### Directive
Scan the listing below for the word "гибкий" and copy every line that has it.

### Data under study
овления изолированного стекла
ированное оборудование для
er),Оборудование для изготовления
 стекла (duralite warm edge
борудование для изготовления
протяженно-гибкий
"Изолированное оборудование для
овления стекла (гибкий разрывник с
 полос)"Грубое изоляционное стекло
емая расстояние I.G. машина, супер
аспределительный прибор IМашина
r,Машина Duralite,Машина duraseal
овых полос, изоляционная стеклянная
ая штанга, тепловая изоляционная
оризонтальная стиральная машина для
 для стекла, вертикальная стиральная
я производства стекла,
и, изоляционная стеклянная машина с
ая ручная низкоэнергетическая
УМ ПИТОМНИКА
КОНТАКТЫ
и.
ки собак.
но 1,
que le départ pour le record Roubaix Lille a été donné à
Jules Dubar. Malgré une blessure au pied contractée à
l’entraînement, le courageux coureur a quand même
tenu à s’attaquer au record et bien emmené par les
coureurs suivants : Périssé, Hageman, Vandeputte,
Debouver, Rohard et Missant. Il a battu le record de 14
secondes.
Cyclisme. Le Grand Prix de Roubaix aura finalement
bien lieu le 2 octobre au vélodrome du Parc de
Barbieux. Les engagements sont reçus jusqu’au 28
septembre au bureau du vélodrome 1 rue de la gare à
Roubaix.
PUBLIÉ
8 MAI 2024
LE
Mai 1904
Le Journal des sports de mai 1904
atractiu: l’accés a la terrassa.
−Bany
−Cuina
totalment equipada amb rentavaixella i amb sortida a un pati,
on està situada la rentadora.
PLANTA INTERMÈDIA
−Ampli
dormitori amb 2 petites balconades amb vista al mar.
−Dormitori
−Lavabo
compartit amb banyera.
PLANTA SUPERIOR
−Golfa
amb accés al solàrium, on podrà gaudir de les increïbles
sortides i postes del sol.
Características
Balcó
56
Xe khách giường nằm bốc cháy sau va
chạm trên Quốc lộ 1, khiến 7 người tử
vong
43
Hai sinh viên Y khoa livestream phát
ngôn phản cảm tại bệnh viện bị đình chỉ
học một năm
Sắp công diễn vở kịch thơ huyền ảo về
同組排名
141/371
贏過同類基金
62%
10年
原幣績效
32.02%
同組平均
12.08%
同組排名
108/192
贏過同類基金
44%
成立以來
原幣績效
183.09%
---
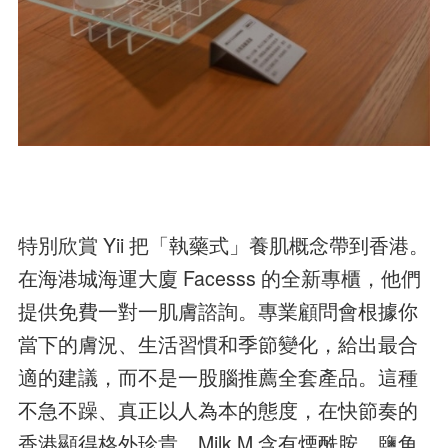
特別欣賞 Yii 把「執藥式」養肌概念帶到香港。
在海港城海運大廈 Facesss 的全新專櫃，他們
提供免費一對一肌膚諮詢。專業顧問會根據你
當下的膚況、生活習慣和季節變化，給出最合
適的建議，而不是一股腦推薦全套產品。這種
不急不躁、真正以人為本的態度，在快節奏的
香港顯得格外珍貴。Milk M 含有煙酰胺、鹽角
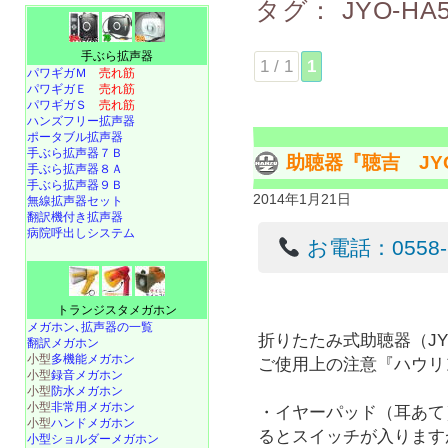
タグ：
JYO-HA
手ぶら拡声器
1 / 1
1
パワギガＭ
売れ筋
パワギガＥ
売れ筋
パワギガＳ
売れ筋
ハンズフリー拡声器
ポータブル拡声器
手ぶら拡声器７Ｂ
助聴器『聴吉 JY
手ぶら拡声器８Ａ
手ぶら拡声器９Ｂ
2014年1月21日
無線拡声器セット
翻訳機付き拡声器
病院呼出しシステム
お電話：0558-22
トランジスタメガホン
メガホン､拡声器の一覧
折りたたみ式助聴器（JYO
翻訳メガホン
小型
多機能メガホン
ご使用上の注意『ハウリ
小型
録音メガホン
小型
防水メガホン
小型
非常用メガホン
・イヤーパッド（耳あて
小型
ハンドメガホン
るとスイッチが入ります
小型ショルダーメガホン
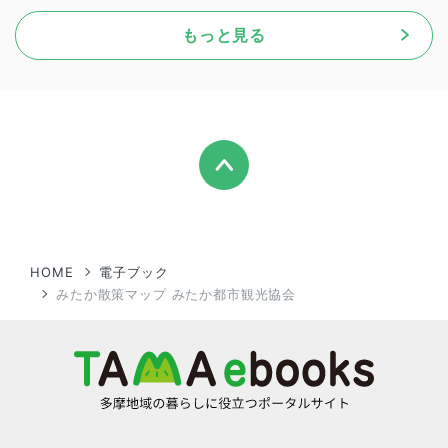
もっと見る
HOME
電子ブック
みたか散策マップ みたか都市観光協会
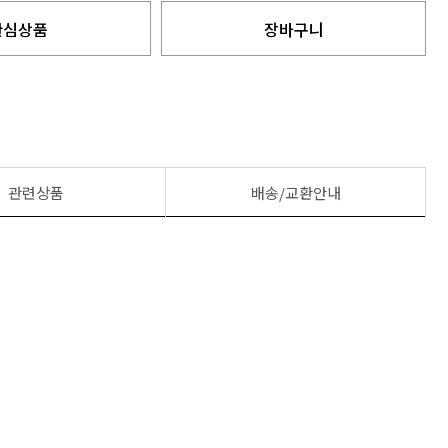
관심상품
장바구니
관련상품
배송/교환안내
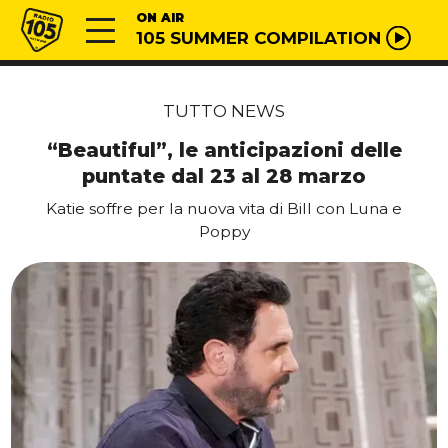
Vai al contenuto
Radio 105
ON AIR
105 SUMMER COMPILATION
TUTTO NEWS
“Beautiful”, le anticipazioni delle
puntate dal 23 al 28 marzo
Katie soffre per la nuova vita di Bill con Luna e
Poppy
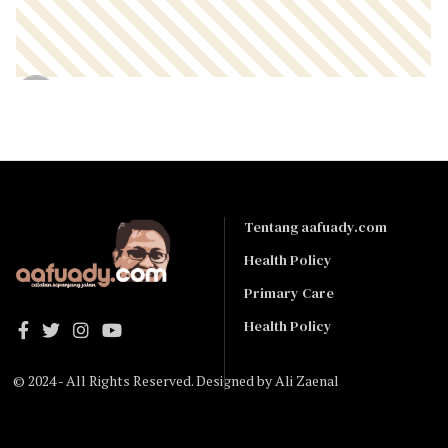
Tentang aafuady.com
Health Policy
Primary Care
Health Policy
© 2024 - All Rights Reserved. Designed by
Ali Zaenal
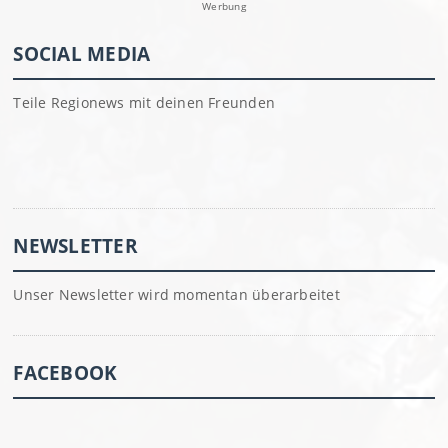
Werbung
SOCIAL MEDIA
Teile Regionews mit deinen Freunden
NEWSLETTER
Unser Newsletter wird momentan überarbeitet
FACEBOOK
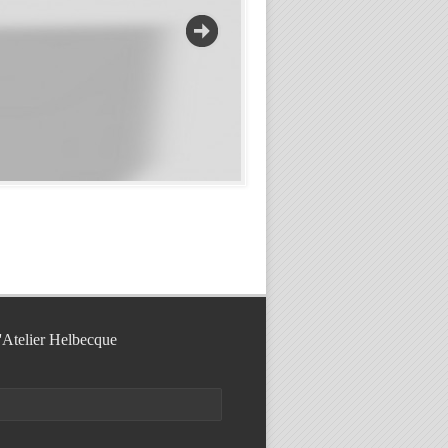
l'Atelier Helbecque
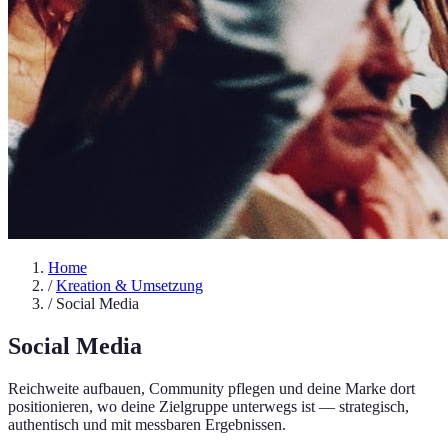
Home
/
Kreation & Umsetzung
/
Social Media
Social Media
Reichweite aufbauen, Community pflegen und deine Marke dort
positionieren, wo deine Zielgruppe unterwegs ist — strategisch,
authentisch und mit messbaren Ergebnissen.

### Answer area
протяженно-гибкий
овления стекла (гибкий разрывник с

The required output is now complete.